As a child, I had a solo best friend from first grade through third grade. Lori was a year older than me, but she lived right next door and we were inseparable. I moved to Fargo, ND just before fourth grade started, and was suddenly more shy and introverted than I remember being when I was younger. I developed good friends over time, but never that one “BFF” best friend. I was a bit of a loner, moving between groups, enjoying my school years, but never really feeling like I fit. Everyone got invited to my birthday parties, as I never wanted anyone to feel left out. I knew the hurtful ping of feeling excluded. Thankfully, my mother didn’t mind. We already had seven kids in our household, so 23 more was no problem.
But truth be told, I always felt a little lonely. And even more truthfully, I sometimes still feel that way. My sisters live far away. I regretfully never got in the habit of regular phone chats. I have a dozen friends that I consider very dear, but sometimes weeks or even months will go by without me being in touch. I know that they would gladly take my call and help me with just about anything. But being a stoic Scandinavian, I forge ahead and with my “I can get through this and anything else life throws at me” attitude. I don’t even think of asking for help in processing things, often not even from my husband.

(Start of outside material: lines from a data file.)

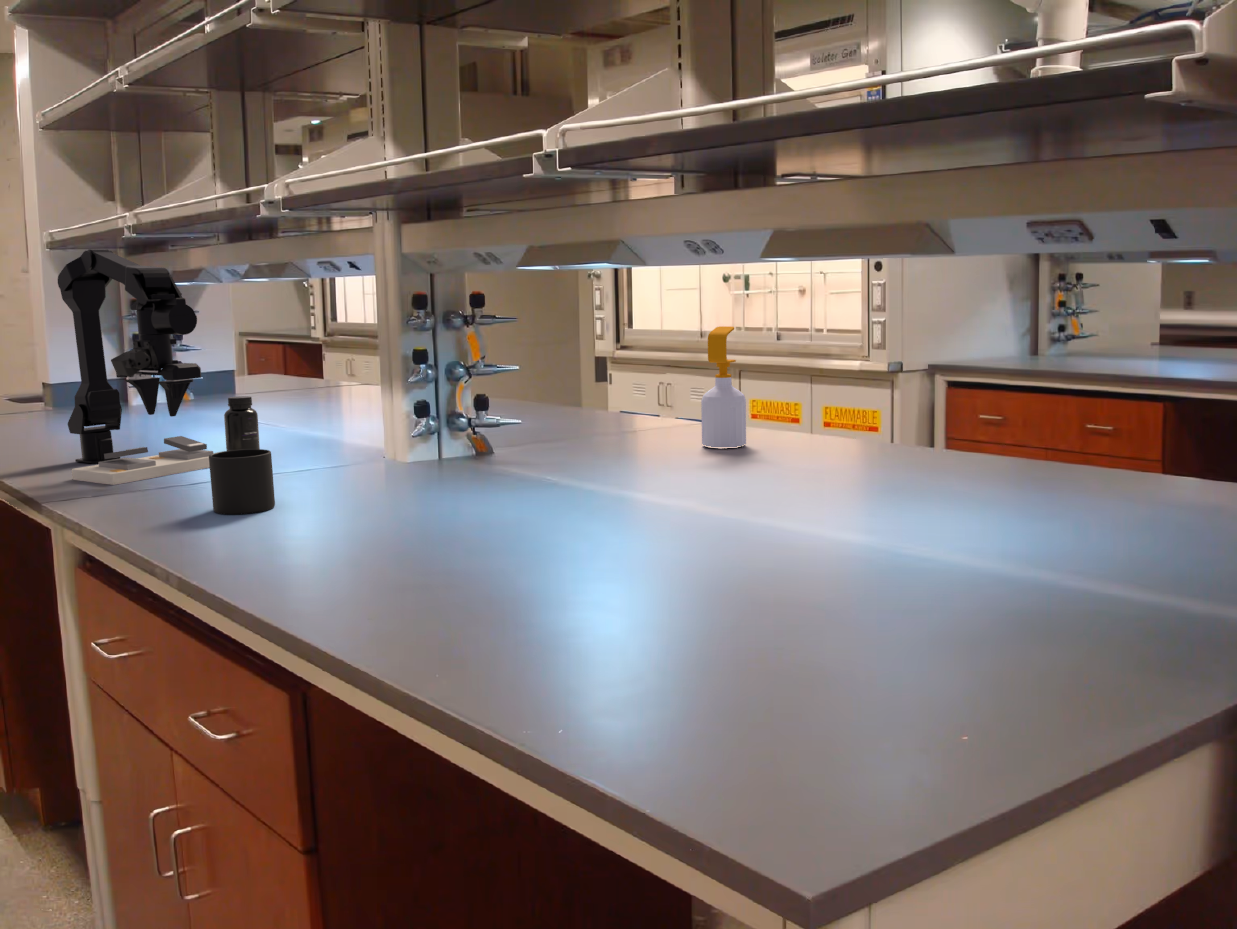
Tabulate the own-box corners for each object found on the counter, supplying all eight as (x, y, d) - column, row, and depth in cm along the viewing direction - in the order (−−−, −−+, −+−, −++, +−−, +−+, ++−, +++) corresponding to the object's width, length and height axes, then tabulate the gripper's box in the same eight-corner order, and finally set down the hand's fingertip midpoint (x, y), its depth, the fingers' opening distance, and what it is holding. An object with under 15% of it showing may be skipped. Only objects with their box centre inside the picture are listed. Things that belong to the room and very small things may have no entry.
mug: (270, 498, 189) (266, 445, 188) (278, 511, 179) (274, 454, 177) (210, 504, 186) (206, 449, 184) (215, 517, 175) (210, 460, 174)
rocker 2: (163, 443, 226) (163, 438, 226) (181, 440, 229) (181, 435, 229) (189, 452, 222) (189, 446, 222) (206, 449, 225) (206, 443, 225)
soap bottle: (753, 444, 235) (752, 325, 231) (733, 450, 228) (732, 328, 224) (714, 442, 240) (713, 325, 236) (694, 448, 232) (692, 327, 228)
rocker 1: (104, 459, 215) (103, 453, 215) (123, 456, 219) (122, 450, 219) (129, 455, 211) (127, 449, 211) (148, 452, 214) (147, 446, 214)
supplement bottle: (254, 455, 239) (249, 398, 237) (222, 455, 239) (217, 399, 237) (264, 450, 246) (260, 394, 244) (233, 450, 246) (229, 395, 244)
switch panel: (72, 479, 213) (70, 464, 213) (186, 460, 234) (185, 446, 234) (113, 485, 206) (111, 469, 206) (227, 464, 227) (226, 450, 227)
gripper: (86, 336, 214) (94, 418, 217) (147, 337, 204) (155, 423, 207) (139, 332, 223) (146, 411, 226) (199, 333, 213) (206, 415, 216)
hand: (162, 415), depth 218 cm, fingers open, 6 cm apart
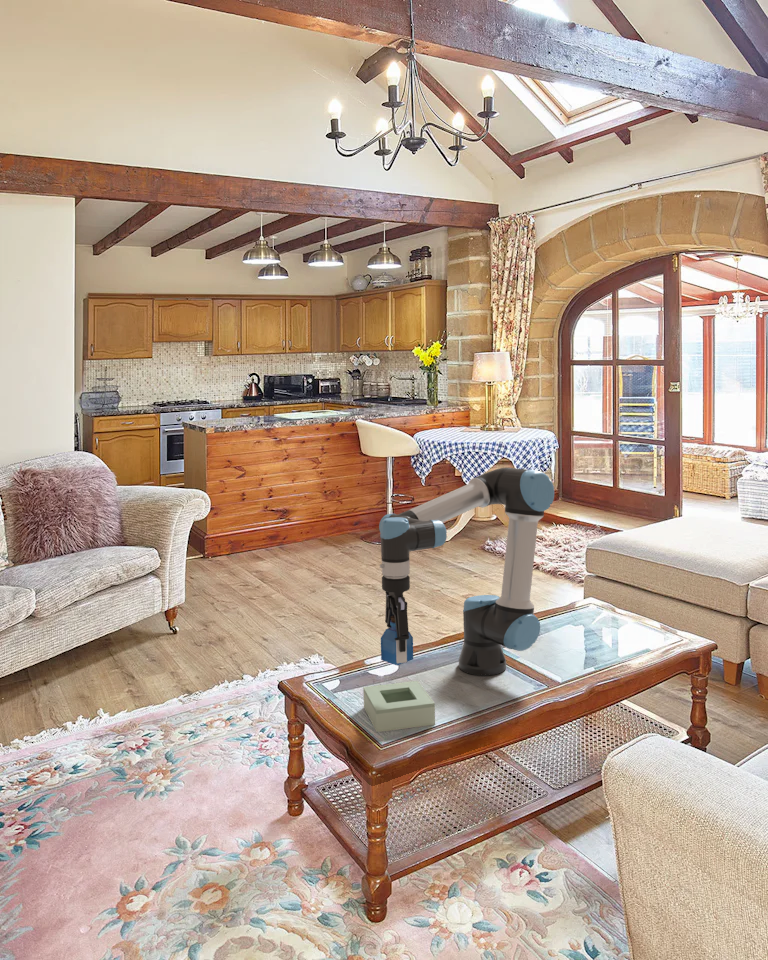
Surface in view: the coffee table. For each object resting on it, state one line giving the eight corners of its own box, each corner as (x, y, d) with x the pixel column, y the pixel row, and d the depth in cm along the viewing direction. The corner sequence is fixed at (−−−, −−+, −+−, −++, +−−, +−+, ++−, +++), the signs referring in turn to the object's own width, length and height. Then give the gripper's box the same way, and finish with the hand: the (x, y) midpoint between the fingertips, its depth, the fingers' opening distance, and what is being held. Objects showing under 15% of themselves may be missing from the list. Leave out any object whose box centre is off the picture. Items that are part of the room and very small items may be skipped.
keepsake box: (418, 700, 217) (417, 680, 216) (435, 724, 201) (434, 703, 201) (363, 707, 213) (363, 687, 212) (376, 732, 198) (376, 710, 197)
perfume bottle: (381, 659, 205) (380, 617, 204) (397, 653, 209) (396, 612, 208) (397, 665, 201) (396, 622, 199) (413, 659, 205) (412, 616, 204)
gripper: (373, 567, 212) (375, 645, 214) (391, 586, 191) (393, 672, 194) (398, 565, 213) (400, 642, 216) (420, 584, 193) (421, 668, 196)
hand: (397, 656), depth 205 cm, fingers closed on perfume bottle, 8 cm apart
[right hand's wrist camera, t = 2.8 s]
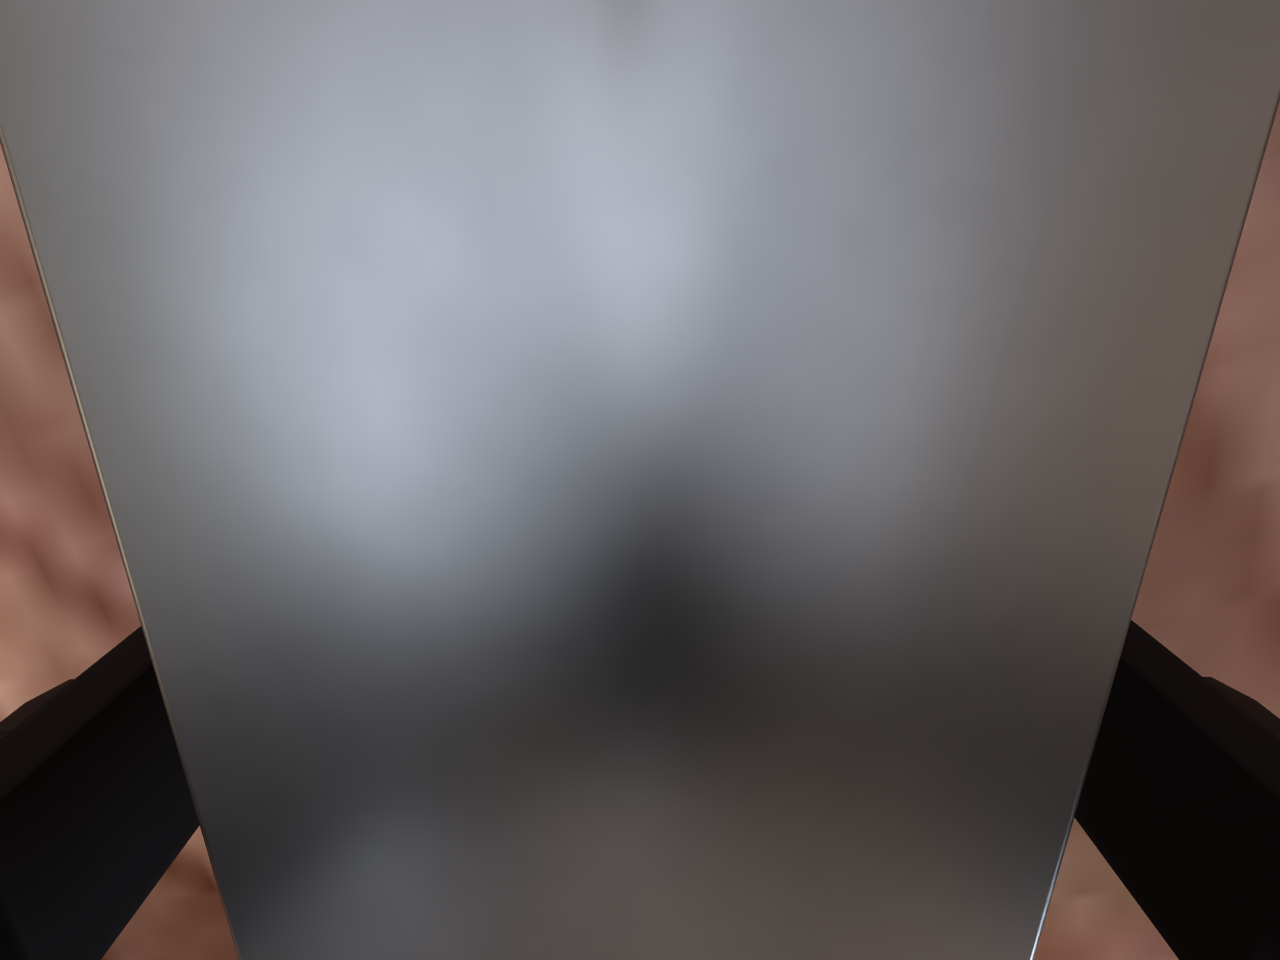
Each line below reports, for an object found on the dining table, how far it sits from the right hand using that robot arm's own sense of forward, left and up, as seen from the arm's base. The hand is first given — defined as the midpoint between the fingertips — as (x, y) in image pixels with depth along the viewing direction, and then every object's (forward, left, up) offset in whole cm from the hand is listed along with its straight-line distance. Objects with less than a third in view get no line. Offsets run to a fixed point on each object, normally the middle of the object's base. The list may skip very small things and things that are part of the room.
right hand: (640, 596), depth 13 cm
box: (+8, 0, -4) cm, 9 cm away
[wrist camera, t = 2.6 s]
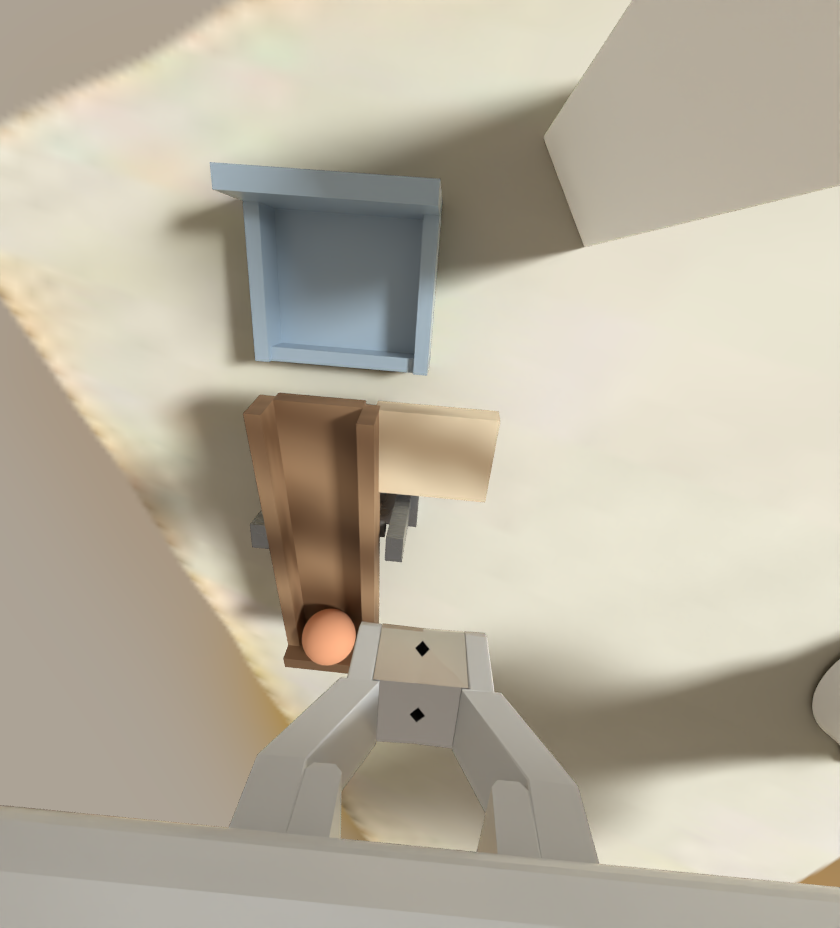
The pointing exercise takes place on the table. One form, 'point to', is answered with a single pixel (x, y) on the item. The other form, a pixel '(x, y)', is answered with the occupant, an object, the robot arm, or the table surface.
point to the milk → (700, 114)
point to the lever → (351, 492)
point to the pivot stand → (392, 510)
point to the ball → (328, 637)
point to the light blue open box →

Certainly, we are all busy with our own families, and life is not exactly leisurely. I’ve rearranged my schedule so that I can bring Grant to kindergarten at Nativity School several times a week, but I gaze wistfully at the small group of moms who stop for a chat each morning while I rush to the office. Good for them, and good for their health.
Research shows that meaningful connection is as vital as Vitamin C. It’s not surprising that loneliness can lead to depression, but few are aware that its impact on physical health and longevity rivals smoking and obesity. The 2010 U.S. Census found that 27% of us live alone, but loneliness is not really about being alone, it’s about feeling emotionally isolated. In 1980, 20% of adults reported feeling lonely. A recent survey showed that close to 40% of us struggle with loneliness. This can understandably happen because of a move, a job change, a divorce, or a death. Personal factors such as low self-esteem may play a role. But it can happen even when we are part of a family or work community, a team or a college dorm.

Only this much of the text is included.